At Hidalgo 56, in Colón 15 (Barrio de Gros) of the chef Juan Mari Humada – the first pintxos chef to get a Michelin star in Spain and winner of the award for the best pintxos bar Más Gastronomía 10 years ago – his black pudding volcano with egg yolk is emblematic, sultanas and apple, artichoke in textures with foie gras or bacachan of cod with txangurro a la donostiarra, although his first dish of the season will be Salpicón de bonito del norte with shrimp and salmon on toast of Tremenzino.

Salpicón de bonito del norte with shrimp and salmon on toast of Tremenzino

In Itxaropena 1910, at 16 Enbeltrán Street, which opened in 1910, was a branch of Vallés in the 1970s, the bar where the Gilda, the emblem of the pintxo of Donostia, was created. In the last two years, the Algerians Moha and Najat have introduced pintxos and tasty dishes such as their fried asparagus, their bread of dehydrated mushrooms with egg yolk or the newest winner of the award for the best miniature cuisine of Gipuzkoa, their artichoke salad. And now, their novelty will be the spring vegetable garden with split peas, beans and ham on a spinach omelette.

Spring vegetable garden with split peas, beans and ham on a spinach omelette

Matalauva, at 17 Zabaleta Street, run by Borja García Argüelles, director of R&D at Akelarre, is a tasca in the Gros neighborhood, where this chef, trained at Arzak, Vía Veneto and Akelarre, shows ingenuity in a kitchen without fire, a small bar, two tables and a terrace. In this case, the quality is inversely proportional to the size. Matalauva offers market cuisine with creations that generally use no more than three products, such as its Filete euskaltxerri or Oriental dried mackerel, to which it adds this season, as a novelty, a Talo crunchy fish cake that takes a traditional recipe.

Talo crunchy fish cake

At Sukaldean, located in the center of Calle San Martín 45, the young Aitor Santamaría, trained in the kitchens of Arzak, Aquarium and Bokado, has installed tradition and innovation in the plate, the classic or signature pintxo and the scenic surprise, guaranteeing a safe gastronomic recreation. It continues the family generation that has renewed the Donostian pintxo in Oñaz and Aloñamendi with creations such as the euskaltxerri jowl with beans or artichokes candied with parsley root. And he makes his debut in miniature cuisine with his Salmorejo with txitxarro marinated in cider.

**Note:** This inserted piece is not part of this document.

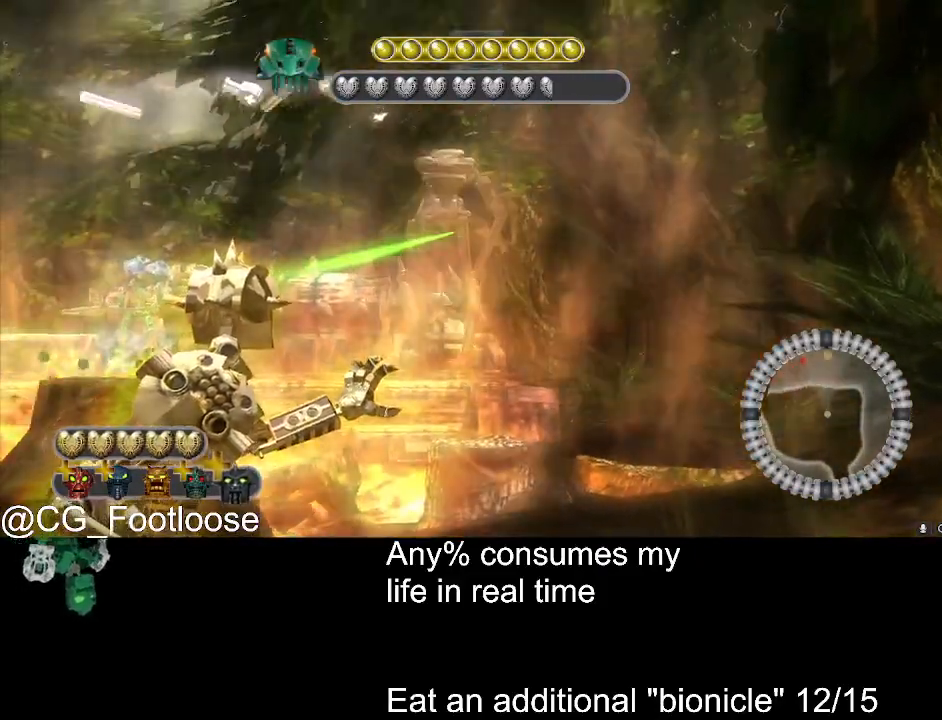
{"keys": [], "mouse": [], "events": [[83, "w", "down"], [266, "a", "down"], [450, "a", "up"], [450, "w", "up"]]}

Salmorejo with txitxarro marinated in cider

The alphabet puts things in order and, finally, the Txepetxa bar, located in Calle Pescadería 5, in the old part of town, established in 1916, is an expression of exquisite culinary ingenuity and skilled hands, brought together more than a hundred years ago to create the perfect formula for marinating Antxoa, which includes up to fourteen different ways of preparing it. It is their star product, with versions in jardiniere, with spider crab cream or with sea urchin roe, a culinary treasure whose marinating formula is kept in a safe. New this year will be a cod with black garlic on a tartlet with candied garlic and honey jelly with edible flowers.

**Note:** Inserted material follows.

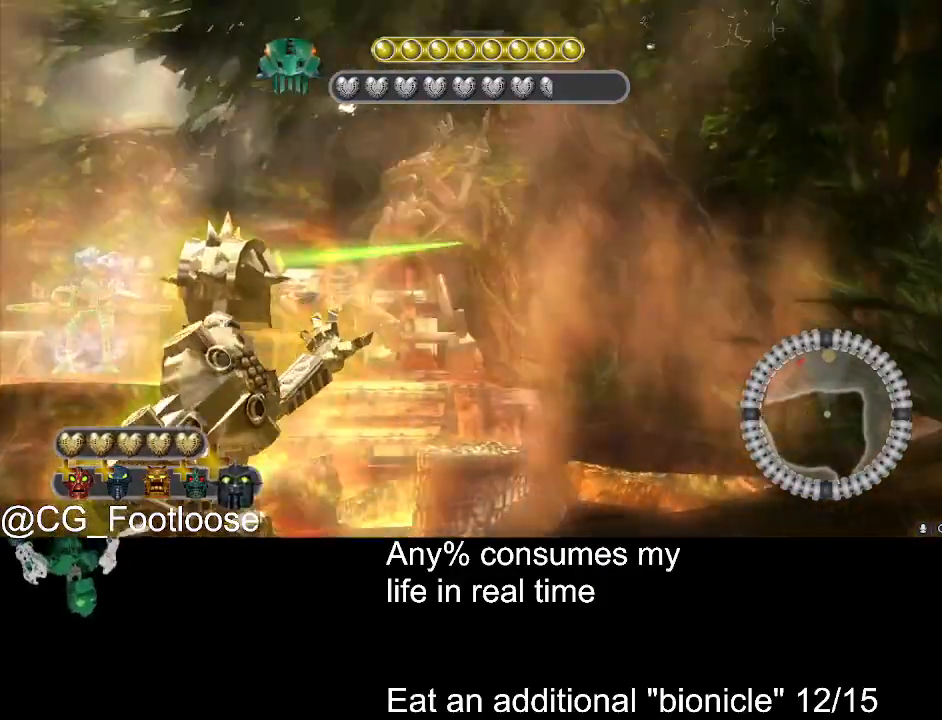
{"keys": ["a", "w"], "mouse": [], "events": [[133, "w", "down"], [233, "a", "down"]]}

cod with black garlic on a tartlet with candied garlic and honey jelly with edible flowers

These are eight examples of San Sebastian’s current pintxo scene, representative of the many things to discover in San Sebastian and throughout Gipuzkoa, where cities like Hondarribia with El Gran Sol, Tolosa with El Frontón or Eibar’s Baratze Gourmet also express the generous spontaneity of another type of street food.

San Sebastian’s pintxo culture has amazed Lonely Planet’s food writers, who report that San Sebastian’s chefs have turned bar snacks into an art form, that pintxos offer endless flavors and that when you walk into a San Sebastian bar, the offer that lines the bar “leaves you speechless”.